Le deportazioni dell’America Latina: una vergogna made in USA
Bambini, donne, famiglie. In fuga da violenza e persecuzioni, fame e povertà. Non importa, perché negli Stati Uniti non conta niente chi sei, da dove vieni, da cosa scappi: aver attraversato illegalmente il confine basta a chiarire una volta per tutte che non hai diritto a niente. Il Dipartimento per la Sicurezza Interna continua infatti impietosamente ad attuare il proprio massiccio programma di irruzioni casalinghe e conseguente deportazioni, rispedendo nei rispettivi paesi di provenienza – e sopratutto Guatamela, Honduras, El Salvador – centinaia e centinaia di potenziali rifugiati. Un editoriale del New York Times denuncia esplicitamente questa pratica del governo statunitense.
Le buone ragioni per abrogare il reato di clandestinità
Mentre il Governo italiano temporeggia ancora sull’abrogazione del reato di immigrazione clandestina, l’Associazione Studi Giuridici per l’Immigrazione ci propone una rigorosa riflessione sui motivi per cui questo ritardo è tanto insopportabile. Ad esempio, lo sapevate che l’odioso reato è stato introdotto nel nostro ordinamento per eludere gli obblighi derivanti all’Italia dall’appartenenza all’Unione Europea? E che la comunità scientifica è unanime sull’assoluta inutilità della fattispecie?
Lo stato dell’arte della Commissione d’Inchiesta su CIE, Cara e accoglienza
E’ passato più di un anno dalla creazione della Commissione d’Inchiesta su CIE, Cara e sistema d’accoglienza. A che punto sono i lavori e che quadro emerge? Questa analisi a cura dell’Associazione Diritti e Frontiere ci offre interessanti spunti di riflessione sulle politiche italiane in materia di accoglienza – passate, presenti e forse future.
La relocation dell’Unione Europea? Un flop, dicono i numeri.
Dopo mesi di dibattiti, incontri e altisonanti dichiarazioni comuni dei leaders europei su come gestire la crisi dei rifugiati, c’è un numero che la dice lunghissima sulla capacità di reazione delle istituzioni europee: 272. Tale è infatti – secondo le statistiche ufficiali della Commissione Europea – il (misero) numero di richiedenti asilo che sono stati re-locati dal paese d’arrivo a un altro dell’area UE sui 160.000 annunciati. A questo punto, si può senz’altro dire che le politiche di relocation dell’Unione Europea sono state un flop.

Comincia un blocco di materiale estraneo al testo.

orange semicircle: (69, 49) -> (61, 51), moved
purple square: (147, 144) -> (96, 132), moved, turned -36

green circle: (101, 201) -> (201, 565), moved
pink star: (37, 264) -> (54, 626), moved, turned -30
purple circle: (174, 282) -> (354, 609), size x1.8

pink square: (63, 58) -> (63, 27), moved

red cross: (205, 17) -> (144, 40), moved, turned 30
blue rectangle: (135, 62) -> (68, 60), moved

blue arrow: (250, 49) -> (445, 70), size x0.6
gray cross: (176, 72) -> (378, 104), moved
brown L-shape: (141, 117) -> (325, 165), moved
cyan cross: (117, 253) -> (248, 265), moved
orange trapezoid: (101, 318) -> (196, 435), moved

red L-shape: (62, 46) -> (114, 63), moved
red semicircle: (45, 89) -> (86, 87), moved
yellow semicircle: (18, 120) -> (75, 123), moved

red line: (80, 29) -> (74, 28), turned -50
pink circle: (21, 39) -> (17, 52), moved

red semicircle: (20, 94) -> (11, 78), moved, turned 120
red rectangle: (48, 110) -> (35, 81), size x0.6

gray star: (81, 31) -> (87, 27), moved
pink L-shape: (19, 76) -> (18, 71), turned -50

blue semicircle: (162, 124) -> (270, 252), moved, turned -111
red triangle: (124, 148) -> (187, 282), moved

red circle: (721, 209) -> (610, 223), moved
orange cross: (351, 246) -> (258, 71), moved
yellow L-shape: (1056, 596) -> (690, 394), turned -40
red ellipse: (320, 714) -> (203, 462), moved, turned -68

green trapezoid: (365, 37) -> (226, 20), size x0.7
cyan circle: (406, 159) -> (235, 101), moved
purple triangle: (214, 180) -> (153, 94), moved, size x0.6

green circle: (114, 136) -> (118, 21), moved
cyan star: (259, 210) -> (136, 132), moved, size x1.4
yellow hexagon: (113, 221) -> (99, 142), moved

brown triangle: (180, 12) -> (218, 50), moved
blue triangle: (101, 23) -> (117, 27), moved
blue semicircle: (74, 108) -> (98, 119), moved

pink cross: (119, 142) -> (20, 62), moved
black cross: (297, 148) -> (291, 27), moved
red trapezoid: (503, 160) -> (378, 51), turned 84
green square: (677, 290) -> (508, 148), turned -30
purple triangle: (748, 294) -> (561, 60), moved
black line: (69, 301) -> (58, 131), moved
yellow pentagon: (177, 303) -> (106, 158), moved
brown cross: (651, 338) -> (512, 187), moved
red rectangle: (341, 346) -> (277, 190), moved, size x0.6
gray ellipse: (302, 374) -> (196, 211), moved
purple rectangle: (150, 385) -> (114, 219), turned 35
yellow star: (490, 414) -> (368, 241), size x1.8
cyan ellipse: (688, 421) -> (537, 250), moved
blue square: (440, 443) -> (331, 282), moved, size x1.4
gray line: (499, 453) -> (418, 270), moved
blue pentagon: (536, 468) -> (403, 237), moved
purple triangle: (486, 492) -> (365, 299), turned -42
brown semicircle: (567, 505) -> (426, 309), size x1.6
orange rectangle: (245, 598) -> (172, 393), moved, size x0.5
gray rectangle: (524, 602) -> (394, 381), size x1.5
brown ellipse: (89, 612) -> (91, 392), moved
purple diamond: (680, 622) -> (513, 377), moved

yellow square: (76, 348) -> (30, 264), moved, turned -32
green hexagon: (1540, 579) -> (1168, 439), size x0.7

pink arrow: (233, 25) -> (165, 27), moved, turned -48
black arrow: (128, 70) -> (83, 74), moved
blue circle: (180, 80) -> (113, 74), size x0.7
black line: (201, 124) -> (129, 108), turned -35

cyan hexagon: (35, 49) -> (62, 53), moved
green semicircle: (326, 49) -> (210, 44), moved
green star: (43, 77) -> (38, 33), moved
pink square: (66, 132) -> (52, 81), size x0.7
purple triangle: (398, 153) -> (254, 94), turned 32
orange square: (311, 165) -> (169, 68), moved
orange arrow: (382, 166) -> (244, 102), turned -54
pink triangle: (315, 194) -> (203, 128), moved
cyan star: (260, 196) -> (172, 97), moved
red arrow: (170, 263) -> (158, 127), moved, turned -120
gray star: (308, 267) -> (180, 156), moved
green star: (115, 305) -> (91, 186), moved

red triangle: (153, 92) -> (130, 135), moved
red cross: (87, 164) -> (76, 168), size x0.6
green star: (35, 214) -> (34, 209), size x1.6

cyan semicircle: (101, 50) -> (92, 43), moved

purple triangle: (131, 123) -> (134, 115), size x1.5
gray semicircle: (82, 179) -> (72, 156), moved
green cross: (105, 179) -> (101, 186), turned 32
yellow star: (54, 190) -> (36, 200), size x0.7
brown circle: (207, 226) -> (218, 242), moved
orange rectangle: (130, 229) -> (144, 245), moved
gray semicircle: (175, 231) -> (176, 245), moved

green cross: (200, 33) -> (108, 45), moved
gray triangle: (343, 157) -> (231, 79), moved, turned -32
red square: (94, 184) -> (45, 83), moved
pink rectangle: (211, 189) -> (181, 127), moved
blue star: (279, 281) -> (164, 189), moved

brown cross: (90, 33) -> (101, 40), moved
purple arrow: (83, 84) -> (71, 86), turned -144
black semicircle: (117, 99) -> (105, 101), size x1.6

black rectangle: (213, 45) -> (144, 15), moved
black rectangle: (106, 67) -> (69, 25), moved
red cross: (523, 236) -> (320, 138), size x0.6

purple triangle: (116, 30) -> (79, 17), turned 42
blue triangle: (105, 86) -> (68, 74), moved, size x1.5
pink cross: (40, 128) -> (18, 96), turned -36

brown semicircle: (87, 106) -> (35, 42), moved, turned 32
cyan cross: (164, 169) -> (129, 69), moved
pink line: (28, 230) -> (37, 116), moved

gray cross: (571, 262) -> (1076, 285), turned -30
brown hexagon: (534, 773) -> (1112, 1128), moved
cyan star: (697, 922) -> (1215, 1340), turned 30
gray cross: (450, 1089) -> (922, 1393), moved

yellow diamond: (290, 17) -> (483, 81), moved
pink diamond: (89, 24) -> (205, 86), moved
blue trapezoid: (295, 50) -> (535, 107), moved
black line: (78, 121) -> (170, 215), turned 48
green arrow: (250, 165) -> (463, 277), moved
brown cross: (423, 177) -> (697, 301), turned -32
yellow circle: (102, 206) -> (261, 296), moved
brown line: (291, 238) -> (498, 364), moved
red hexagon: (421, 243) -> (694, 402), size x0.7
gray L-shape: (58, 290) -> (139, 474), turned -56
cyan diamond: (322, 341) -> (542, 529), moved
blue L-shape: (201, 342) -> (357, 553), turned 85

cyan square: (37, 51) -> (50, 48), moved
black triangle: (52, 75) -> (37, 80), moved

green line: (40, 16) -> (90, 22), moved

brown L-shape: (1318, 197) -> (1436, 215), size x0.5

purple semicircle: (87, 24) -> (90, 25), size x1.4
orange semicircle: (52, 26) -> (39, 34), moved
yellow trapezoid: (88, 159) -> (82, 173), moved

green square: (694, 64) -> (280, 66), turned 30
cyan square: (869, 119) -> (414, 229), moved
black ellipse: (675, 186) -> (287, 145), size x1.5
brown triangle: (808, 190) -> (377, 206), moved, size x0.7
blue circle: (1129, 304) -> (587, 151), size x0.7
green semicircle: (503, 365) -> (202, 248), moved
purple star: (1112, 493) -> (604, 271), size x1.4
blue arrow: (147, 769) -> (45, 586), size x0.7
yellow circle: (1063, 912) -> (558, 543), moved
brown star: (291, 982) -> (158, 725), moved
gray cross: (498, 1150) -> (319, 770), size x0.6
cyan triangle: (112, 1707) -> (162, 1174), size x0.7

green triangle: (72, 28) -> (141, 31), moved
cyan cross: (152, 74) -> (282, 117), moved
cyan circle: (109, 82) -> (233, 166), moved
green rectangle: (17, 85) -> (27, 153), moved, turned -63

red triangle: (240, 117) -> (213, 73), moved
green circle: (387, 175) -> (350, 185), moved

A bordo di MOAS, la nave che salva migliaia di vite in mare
Il 2015 è stato l’anno del record assoluto: mai così tante persone avevano perso la vita tentando di attraversare il Mediterraneo. Se prima la zona maggiormente interessata dal fenomeno era quella del Sud (dalle coste italiane a quelle libiche), oggi si assiste ad una drammatica crescita di traversate e conseguenti morti nello stretto di mare che separa la Turchia dalla Grecia. La Migrant Offshore Aid Station (MOAS) – la nave di salvataggio dei due filantropi italo-americani Chris e Regina Catambrone, che già dal 2014 salva migliaia di vite in mare – ha quindi spostato la sua base operativa nella piccola isola greca di Agathonisi. Questo bel reportage di Patrick Kingsley per il Guardian racconta com’è la vita su quella barca, in mezzo a quel mare.